We have a WCF service hosted on ServerA which is a server with no-direct Internet access and has a non-Internet routable IP address.
The service is fronted by BIGIP which handles SSL encryption and decryption and forwards the unencrypted request to ServerA (at the moment it does NOT actually do any load balancing, but that is likely to be added in the future) on a specific port.

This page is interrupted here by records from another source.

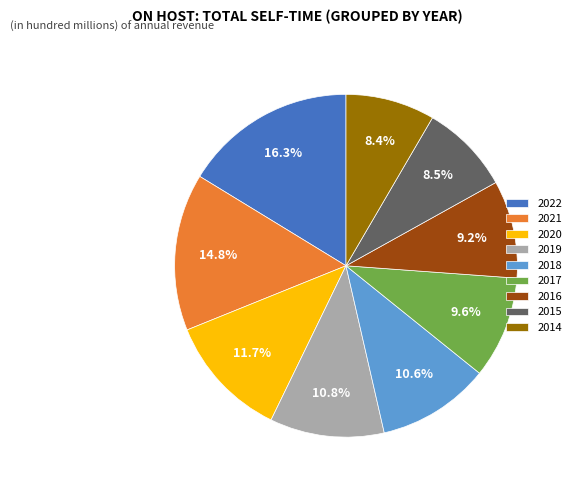

To the nearest percent, what portion does 2019 represent?

11%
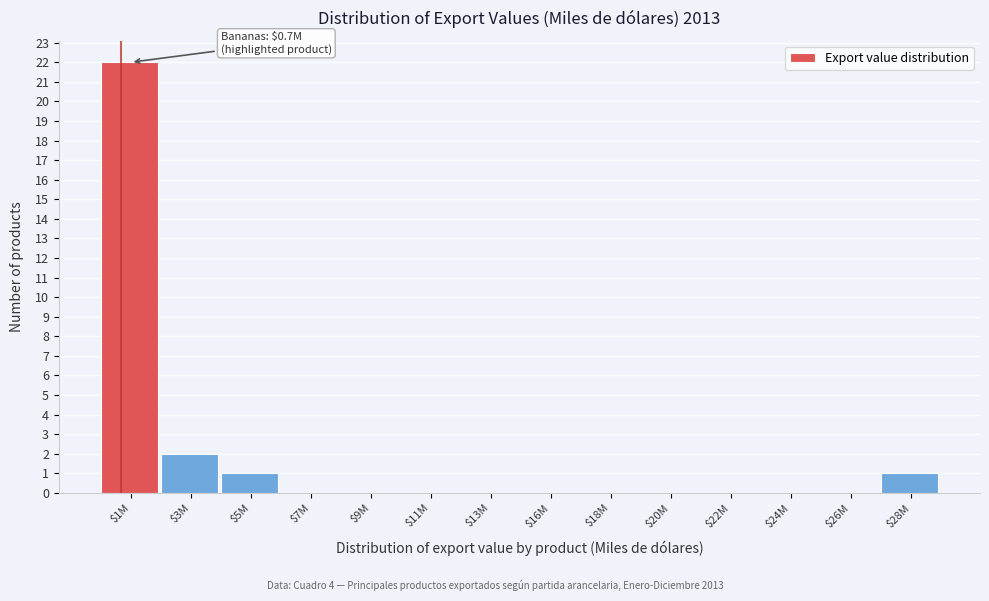

True or false: the data shows -12 at $11M.

False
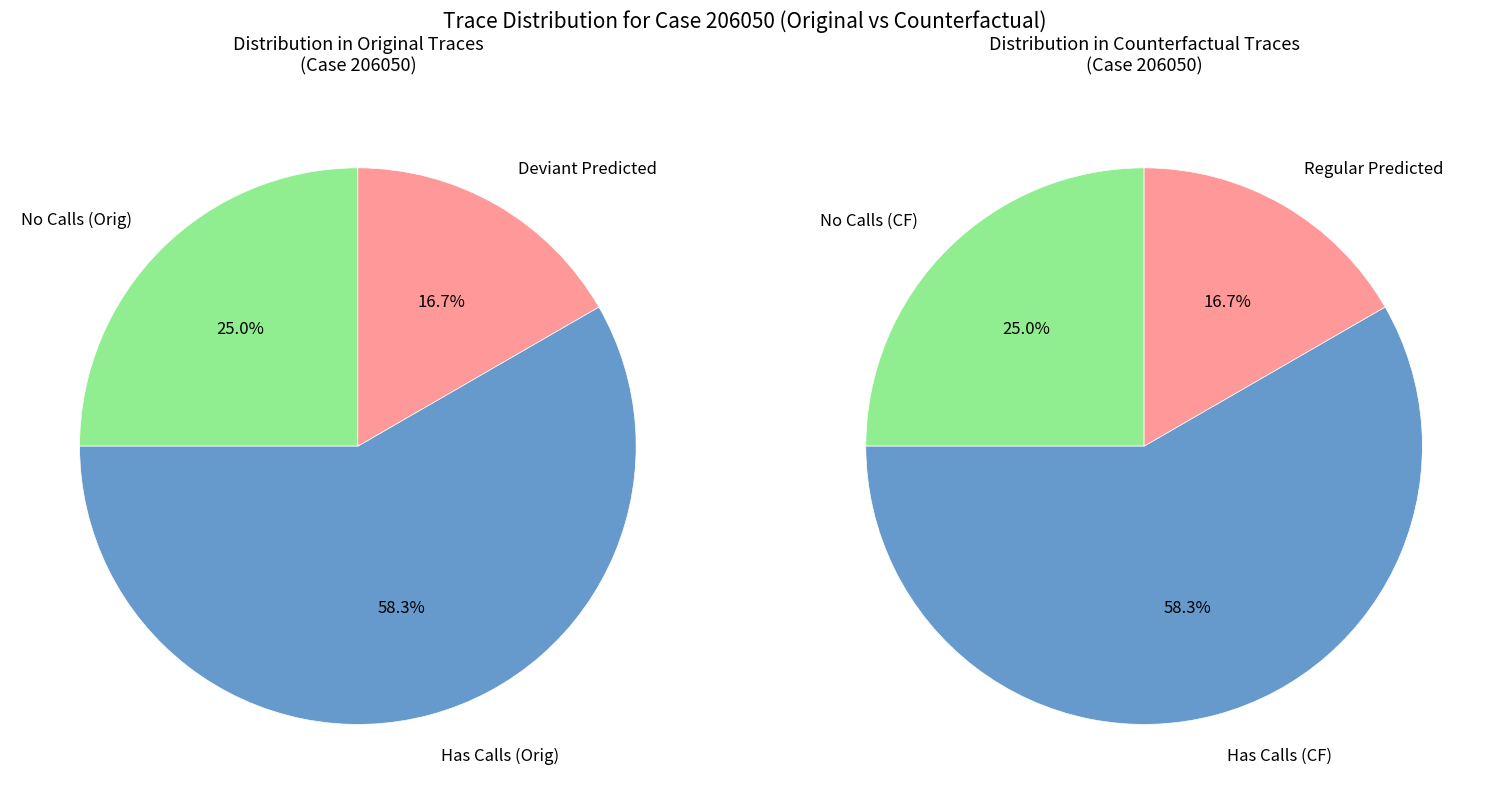

At regular, list the series in order from smallest to largest.

Original, Counterfactual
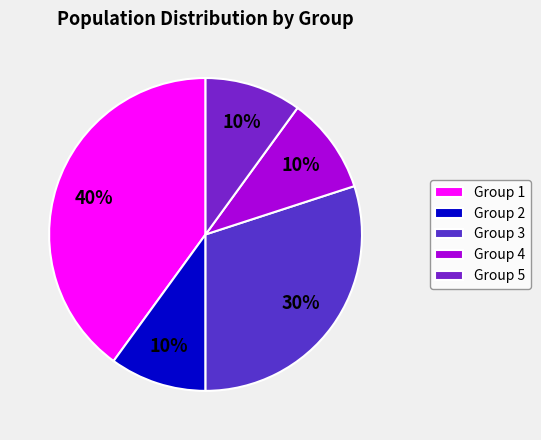

Count the number of slices in the pie.

5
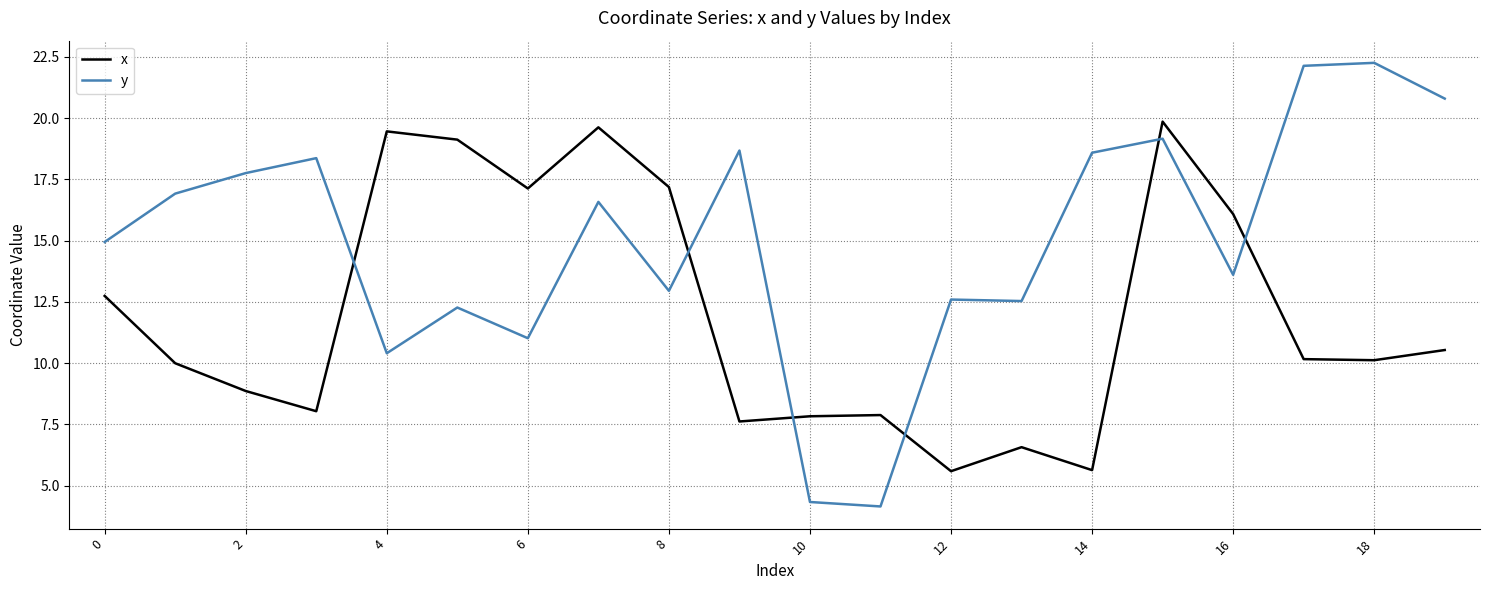

What is the difference between the maximum and minimum values in the y series?

18.1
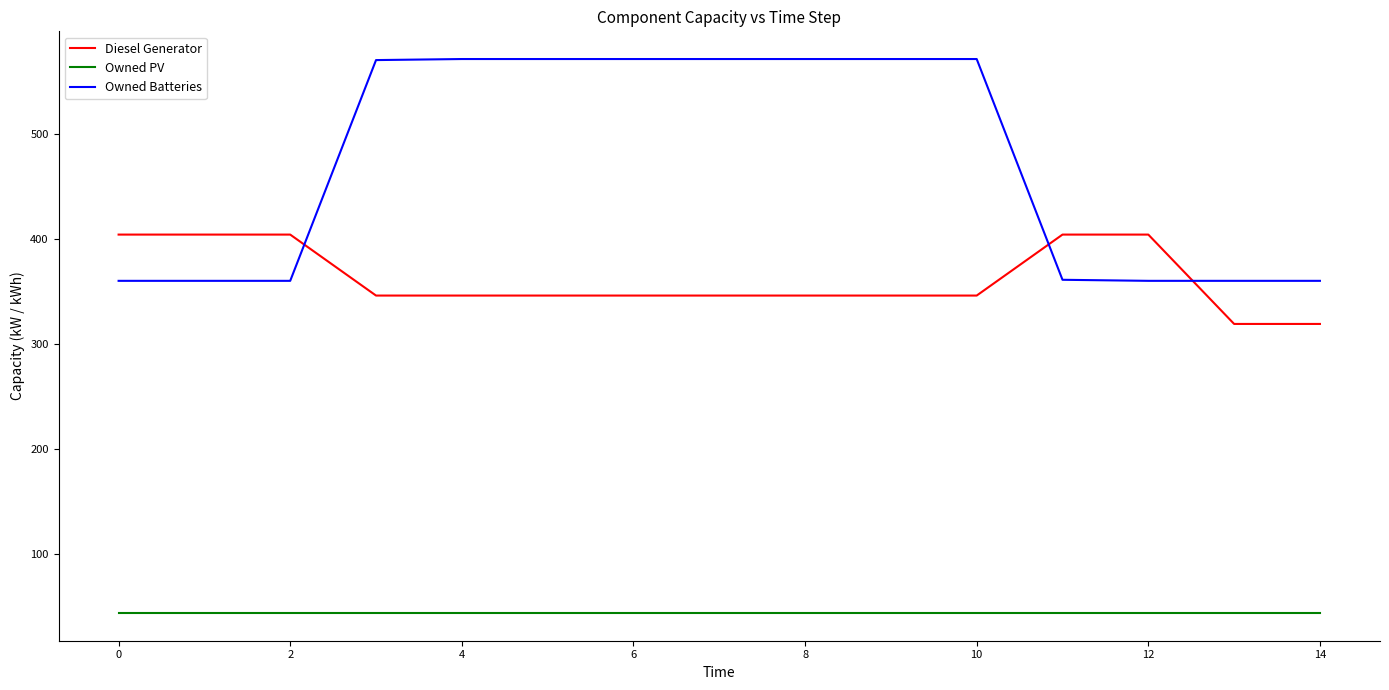

True or false: Owned PV and Owned Batteries intersect in this chart.

False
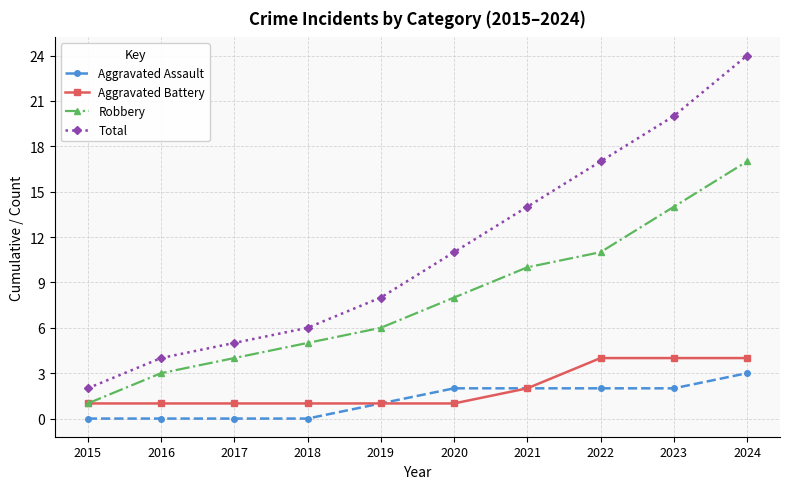

Which label corresponds to the largest value in the chart?

2024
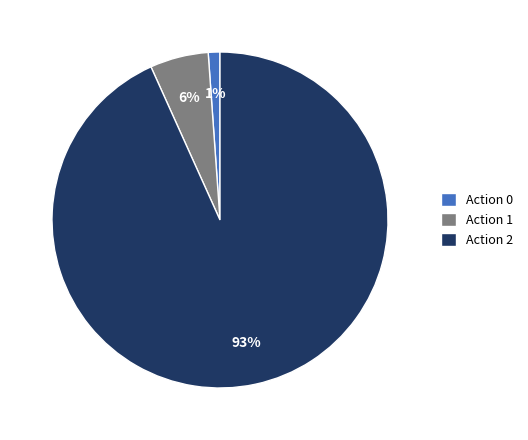

What percentage is the Action 0 slice, to the nearest percent?

1%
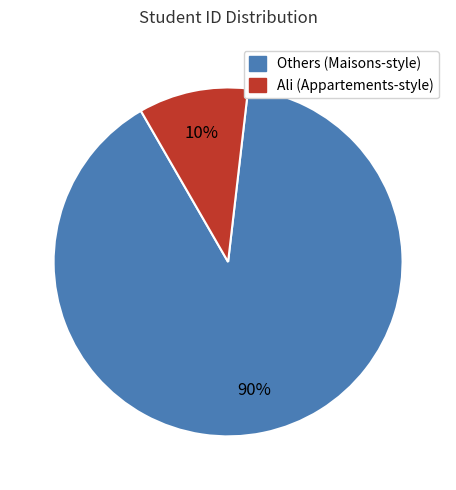

Is there a majority slice in this chart?

Yes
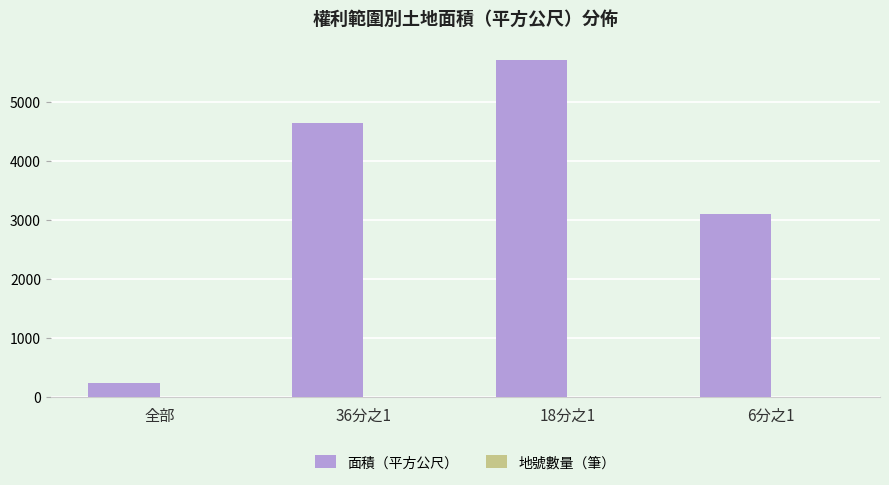

Which label corresponds to the largest value in the chart?

18分之1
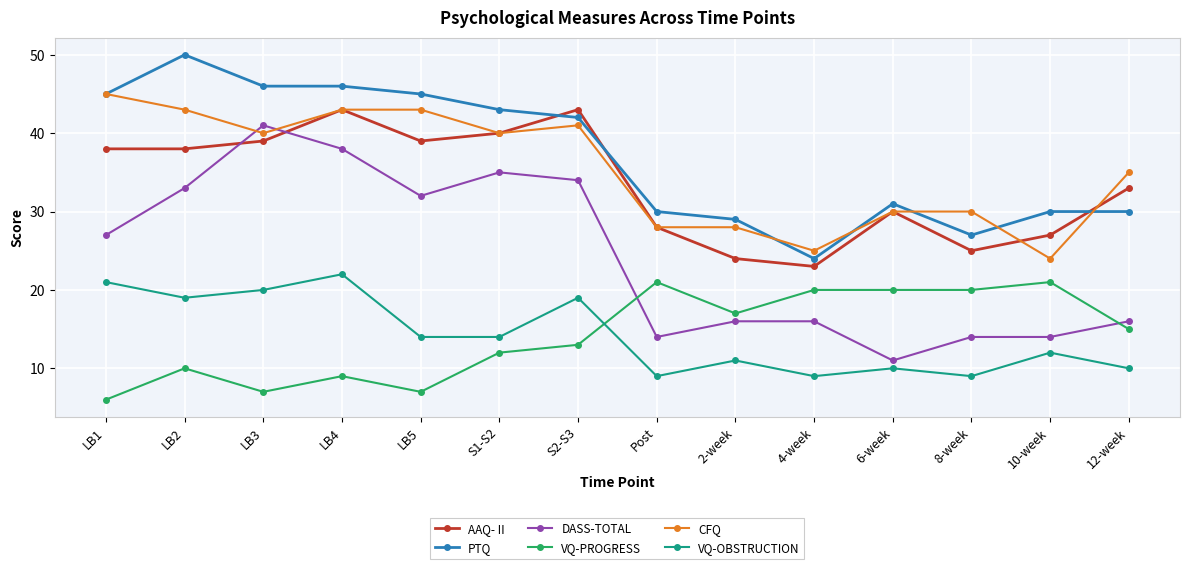

The value of VQ-OBSTRUCTION at LB4 is 22. True or false?

True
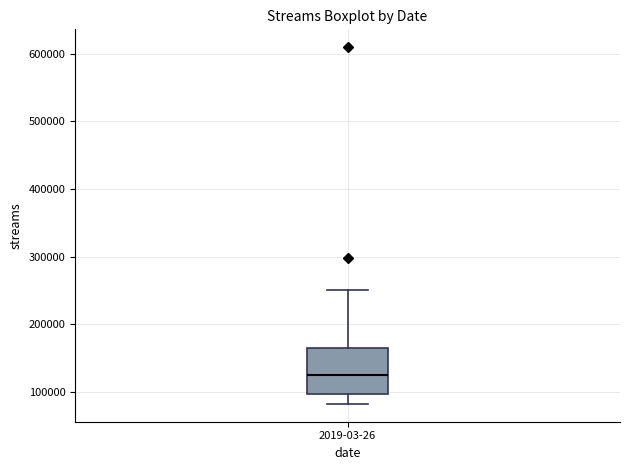

Transcribe this box plot: give where the median line is, the range the box spans, and where the two whiskers end, as read against the y-axis. The values are not printed on the chart, so give them approximately, as read against the axis.

median 120000, box 100000 to 160000, whiskers 80000 to 250000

What that means is that our clients would be calling the service through https://www.OurDomain.com/ServiceUrl and would get to our service on http://SeverA:85/ServiceUrl through the BIGIP device;
When we browse to the WSDL published on https://www.OurDomain.com/ServiceUrl all the addresses contained in the WSDL are based on the http://SeverA:85/ServiceUrl base address
We figured out that we could use the host headers setting to set the domain, but our problem is that while this would sort out the domain, we would still be using the wrong scheme – it would use http://www.OurDomain.com/ServiceUrl while we need it to be Https.
Also – as we have other services (asmx based) hosted on that server we had some issues setting the host headers, and so we thought we could get away with creating another site on the server (using, say, port 82) and set the host header on that; now, on top of the http/https problem we have an issue as the WSDL contains the port number in all the urls, where BigIP works on port 443 (for the SSL)
Is there a more flexible solution than implementing Host Headers? Ideally we need to retain flexibility and ease of supportability.